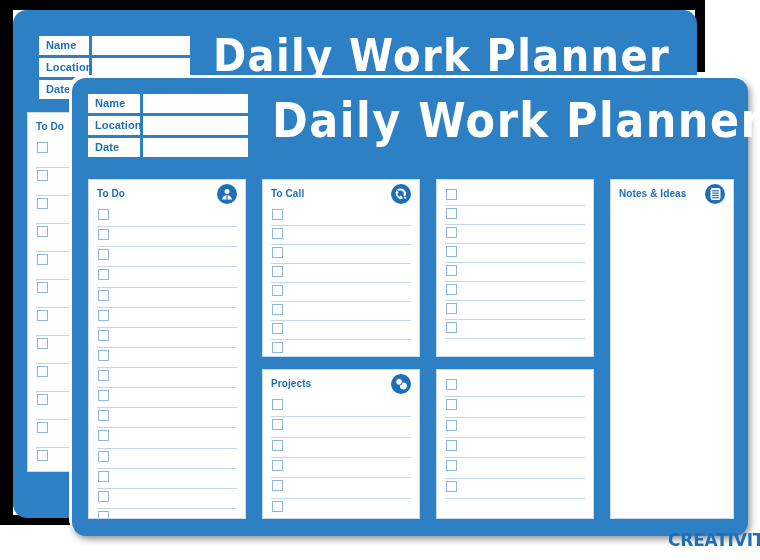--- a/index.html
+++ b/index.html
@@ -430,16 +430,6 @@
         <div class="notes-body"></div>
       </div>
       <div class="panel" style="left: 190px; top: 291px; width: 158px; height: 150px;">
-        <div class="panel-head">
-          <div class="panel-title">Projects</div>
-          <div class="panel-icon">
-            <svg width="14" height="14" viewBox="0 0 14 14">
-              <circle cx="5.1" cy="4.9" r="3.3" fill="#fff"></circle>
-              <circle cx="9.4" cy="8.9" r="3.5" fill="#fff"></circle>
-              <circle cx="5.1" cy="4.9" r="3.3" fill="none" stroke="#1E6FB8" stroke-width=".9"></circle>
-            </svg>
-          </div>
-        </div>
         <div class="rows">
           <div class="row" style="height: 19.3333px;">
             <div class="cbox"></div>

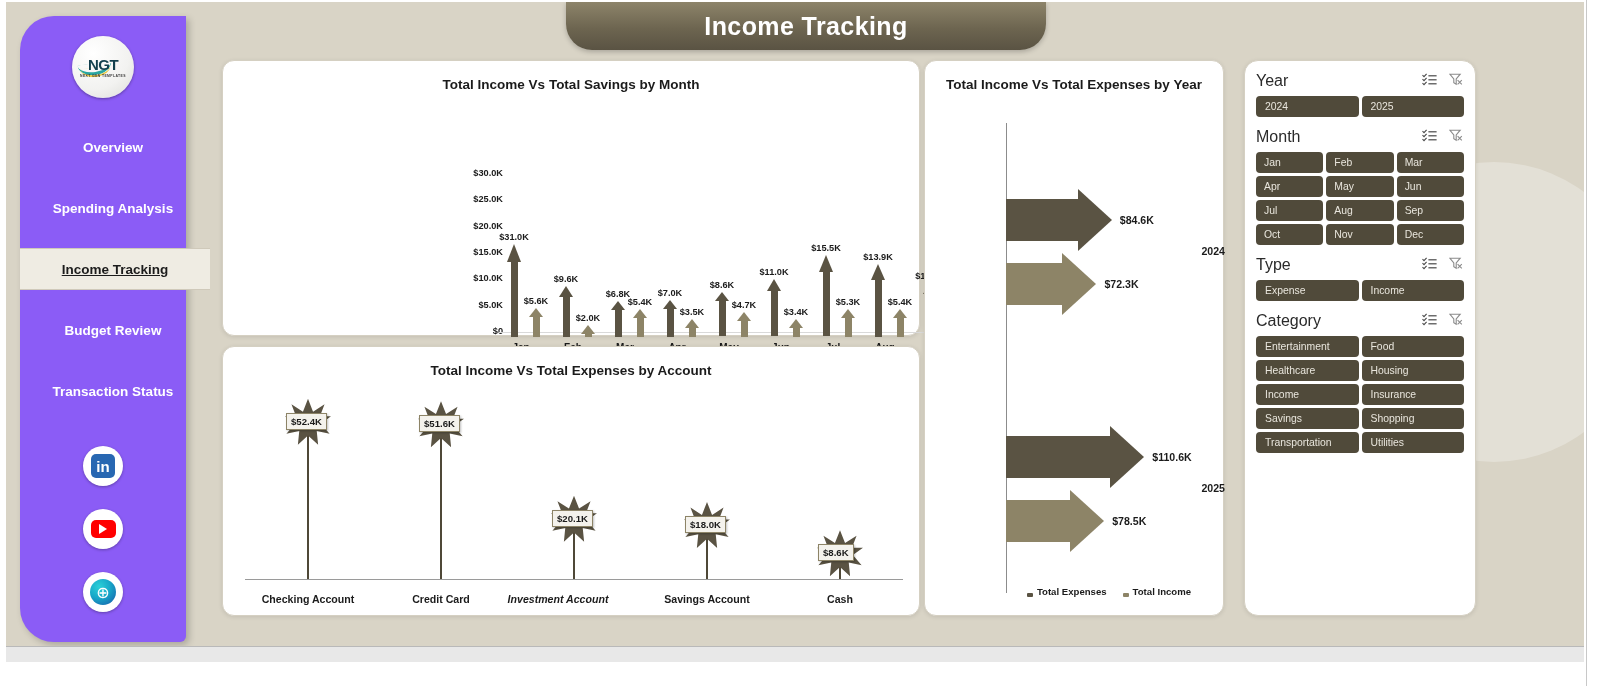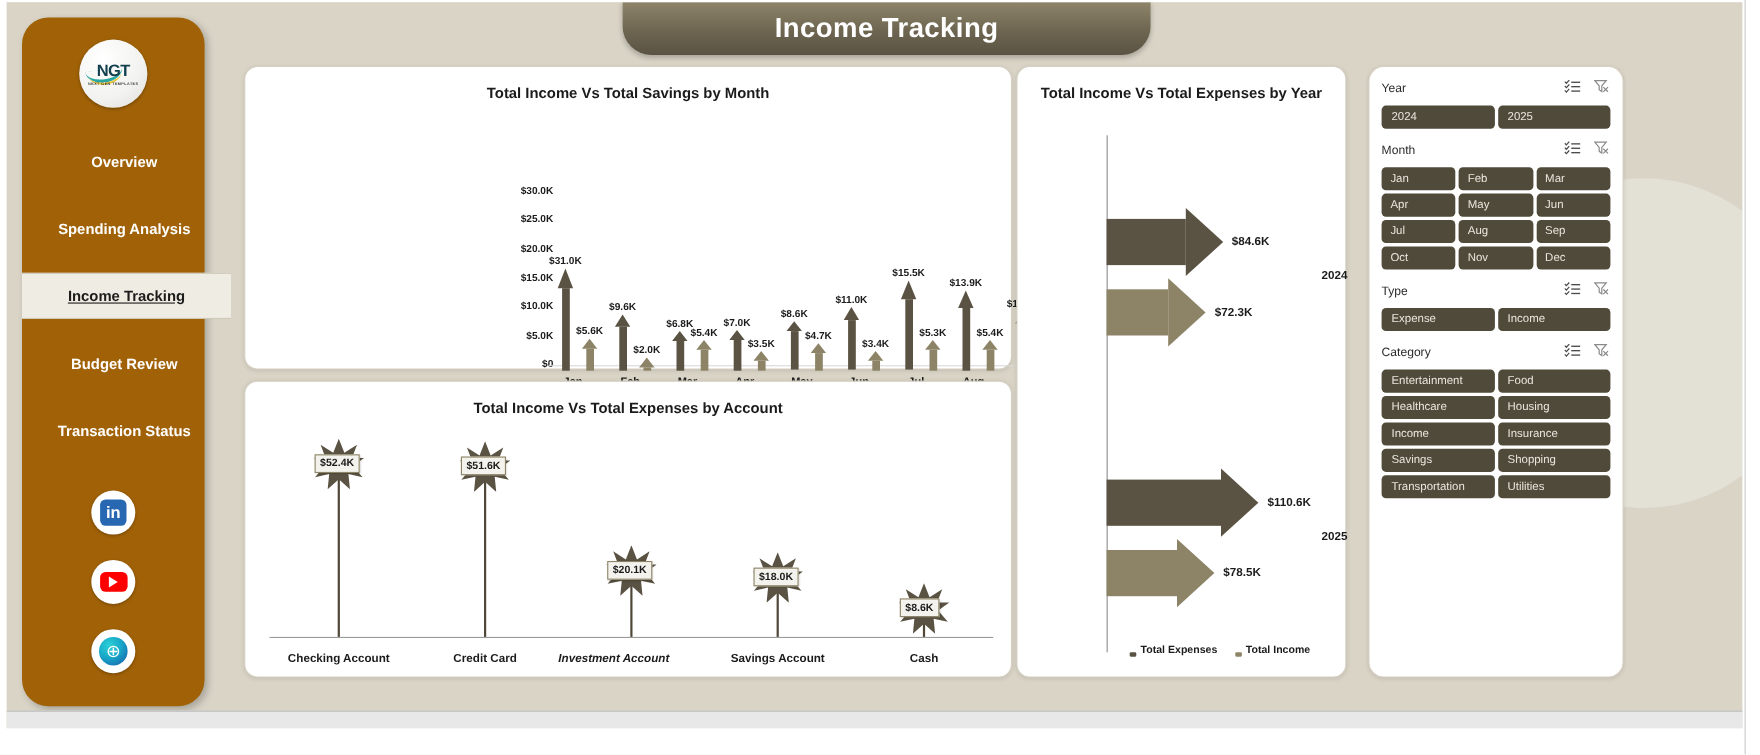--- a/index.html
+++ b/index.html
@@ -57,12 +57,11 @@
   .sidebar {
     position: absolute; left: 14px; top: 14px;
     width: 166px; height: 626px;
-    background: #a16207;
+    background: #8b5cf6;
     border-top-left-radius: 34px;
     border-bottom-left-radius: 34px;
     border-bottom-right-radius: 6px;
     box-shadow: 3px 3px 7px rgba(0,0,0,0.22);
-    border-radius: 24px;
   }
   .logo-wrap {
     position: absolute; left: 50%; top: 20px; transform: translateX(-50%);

========================================================================

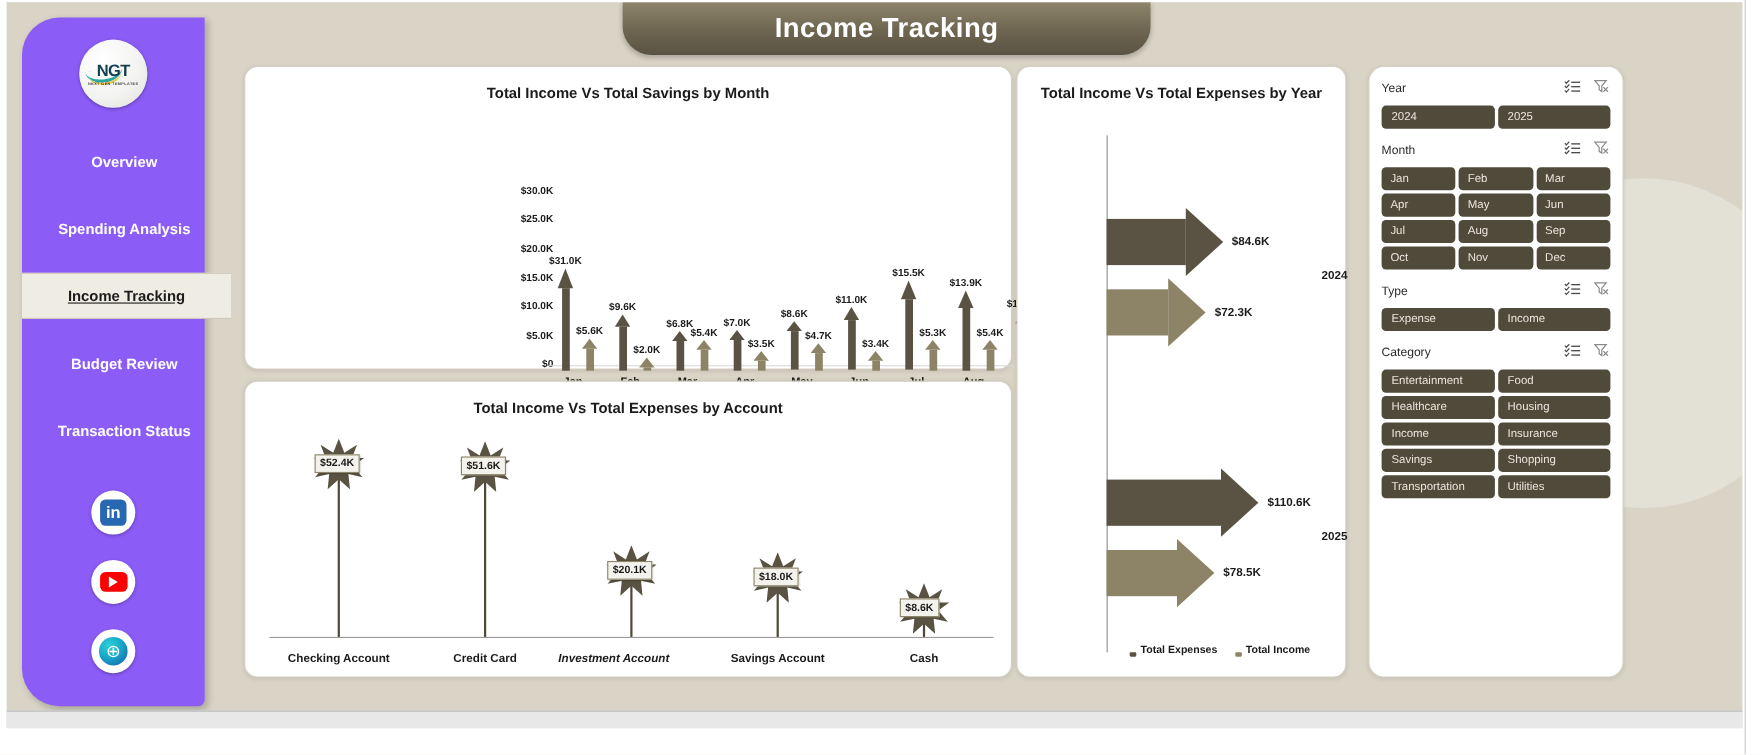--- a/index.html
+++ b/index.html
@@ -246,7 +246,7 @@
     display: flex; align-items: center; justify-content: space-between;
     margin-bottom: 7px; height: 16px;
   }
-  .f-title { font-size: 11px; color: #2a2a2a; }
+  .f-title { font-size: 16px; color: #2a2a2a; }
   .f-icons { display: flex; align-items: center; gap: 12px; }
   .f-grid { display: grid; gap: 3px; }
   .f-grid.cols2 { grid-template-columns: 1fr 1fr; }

========================================================================

Repeat, word for word, the lines above between the line holding "margin-bottom: 7px; height: 16px;" and the line holding "grid-template-columns: 1fr 1fr;", inclusive; omit everything else.

● ANSWER TO THE EXERCISE
     margin-bottom: 7px; height: 16px;
   }
-  .f-title { font-size: 11px; color: #2a2a2a; }
+  .f-title { font-size: 16px; color: #2a2a2a; }
   .f-icons { display: flex; align-items: center; gap: 12px; }
   .f-grid { display: grid; gap: 3px; }
   .f-grid.cols2 { grid-template-columns: 1fr 1fr; }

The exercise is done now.